Descemos de barco trabalhando nas pequenas comunidades do Rio. O Rio Negro é negro e o Rio Branco é branco! Que descoberta! O encontro dos dois é sereno e amigável: uma linha divisória de duas cores. O Rio Negro parece um espelho escuro, calmo como um lago. Reflete nele tudo o que nele não está: a floresta, o céu inteiro. Tanto que sempre se tem a impressão de que o barco voa entre ilhas flutuantes no céu. Isso quando não chove, ou melhor, quando não faz chuva, como dizem por lá. E faz chuva todo dia. Quando é temporal, eles chamam de banzeiro. E quando está nublado, o sol está frio. Na seca bicho de casco desova. Bicho de casco é o prato típico (tartaruga mesmo) assado, com as pernas para cima, mesa após mesa, a melhor carne do mundo, confesso entre amigos.

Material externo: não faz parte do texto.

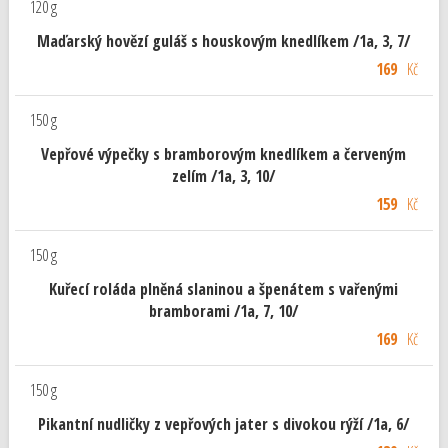
120 g
Maďarský hovězí guláš s houskovým knedlíkem /1a, 3, 7/
169
Kč
150 g
Vepřové výpečky s bramborovým knedlíkem a červeným
zelím /1a, 3, 10/
159
Kč
150 g
Kuřecí roláda plněná slaninou a špenátem s vařenými
bramborami /1a, 7, 10/
169
Kč
150 g
Pikantní nudličky z vepřových jater s divokou rýží /1a, 6/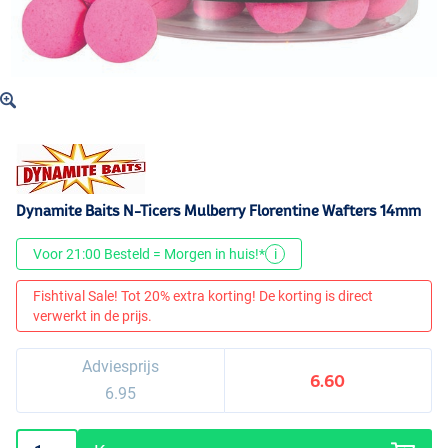
Dynamite Baits N-Ticers Mulberry Florentine Wafters 14mm
Voor 21:00 Besteld = Morgen in huis!*
i
Fishtival Sale! Tot 20% extra korting! De korting is direct
verwerkt in de prijs.
Adviesprijs
6.60
6.95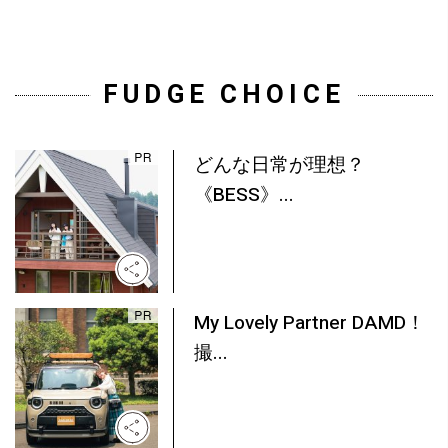
FUDGE CHOICE
どんな日常が理想？
《BESS》...
My Lovely Partner DAMD！
撮...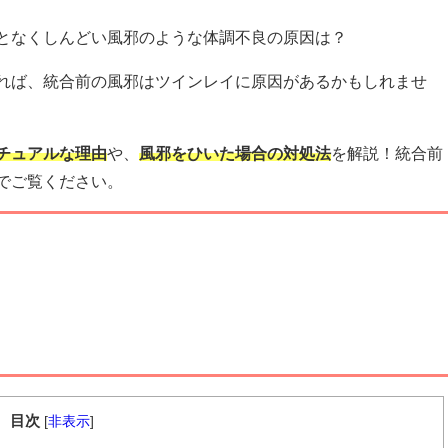
となくしんどい風邪のような体調不良の原因は？
れば、統合前の風邪はツインレイに原因があるかもしれませ
チュアルな理由
や、
風邪をひいた場合の対処法
を解説！統合前
でご覧ください。
目次
[
非表示
]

Do barco, depois de horas de viagem, os homens descem uma rampa. Molho os pés na água finalmente! Vou subindo a trilha bem marcada que sai da água e sobe uma pequena colina, no topo da qual, muitas pessoas me observam. Faz muito, muito tempo que não desce alguém diferente naquelas bandas. Pequenas flores na borda do caminho, quase as mesmas da minha saia, que balanço bastante, junto com o cabelo, para que ninguém tenha dúvidas de que sou mulher. A caminhada era curta, mas foi eterna. Será que podiam sentir que sou mãe, menina mulher guerreira como aquelas dali, filhos nos braços e enrolados nas pernas, desafio nas costas? Me olhavam, me olhavam. Por um triz de um momento, destes mais importantes, me lembrei de expedicionários que em primeiro contato com civilizações remotas tiveram tamanha consciência de seu espaço corporal no mundo por estarem sendo tão intensamente observados. Senti seus riscos e lamentei suas mortes. No final, olhei finalmente nos olhos dos que me olhavam. Desviaram o olhar encabulados. Sorriram.

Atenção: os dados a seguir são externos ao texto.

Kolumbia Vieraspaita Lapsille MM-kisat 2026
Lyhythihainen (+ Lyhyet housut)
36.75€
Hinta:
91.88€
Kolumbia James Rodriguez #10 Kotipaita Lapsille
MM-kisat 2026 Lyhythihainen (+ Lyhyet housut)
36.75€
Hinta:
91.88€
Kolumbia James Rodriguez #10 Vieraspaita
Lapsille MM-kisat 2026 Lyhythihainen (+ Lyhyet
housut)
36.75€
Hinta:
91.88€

Raimunda é menina nova, bem mais nova do que eu, um filho de 05 meses nos braços. O guri era tão fofo, sorridente, irresistível de pegar nos braços e apertar. E ela, cabocla mansa, seios fartos, generosa. Ficou me acompanhando pela vila, me mostrando casa a casa, até que chegamos na dela. Sem paredes, aberta para o mundo e para a floresta. Ela mostra tudo, naquela simplicidade e leveza dos caboclos, naquela gentileza, que hoje sei, os fazem tão vulneráveis. (escravidão branca dos piaçabeiros, exploração dos piabeiros). Lamento estar a trabalho e depois de muito ter que ir embora. Lamento por eles, velhos, mulheres, crianças e homens, que demonstram seu desejo da nossa não partida. Mas lamento muito mais por mim, subindo no barco e acenando para um povo simples, que vai ficando pequeno, vão virando pontinhos no porto (que não é porto) e somem misturados à paisagem imensa da floresta. Como se ali não houvesse tanta vida, como se não houvesse tanta história, tanta coisa para aprender. Ao som regular, cadenciado do motor do barco, seguimos viagem e a noite cai sobre o rio e a floresta.

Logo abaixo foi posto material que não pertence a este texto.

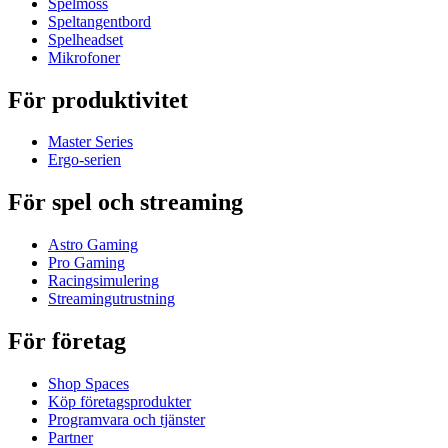
Spelmöss
Speltangentbord
Spelheadset
Mikrofoner
För produktivitet
Master Series
Ergo-serien
För spel och streaming
Astro Gaming
Pro Gaming
Racingsimulering
Streamingutrustning
För företag
Shop Spaces
Köp företagsprodukter
Programvara och tjänster
Partner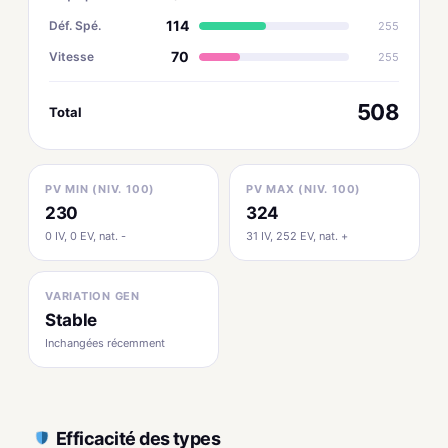
114
Déf. Spé.
255
70
Vitesse
255
508
Total
PV MIN (NIV. 100)
PV MAX (NIV. 100)
230
324
0 IV, 0 EV, nat. -
31 IV, 252 EV, nat. +
VARIATION GEN
Stable
Inchangées récemment
Efficacité des types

Hoje estamos escrevendo uma singela denúncia ao ministério público, quem sabe? Por essas e por outras, muitas essas e muitas outras volto para São Paulo e me sinto um alien de um planeta distante. Trabalho até o osso para dar conta. Fiz aniversário sim, 31 anos, muita hora nessa calma. Com o desejo de mais tempo para os amigos, que são a coisa mais importante do mundo neste ano que se inicia, convido a todos para mais um batizado de um novo boi, dia 19/06 domingo. A festa acontece das 14h às 22h, vocês todos já sabem onde. Como é de dia, esperamos as crianças.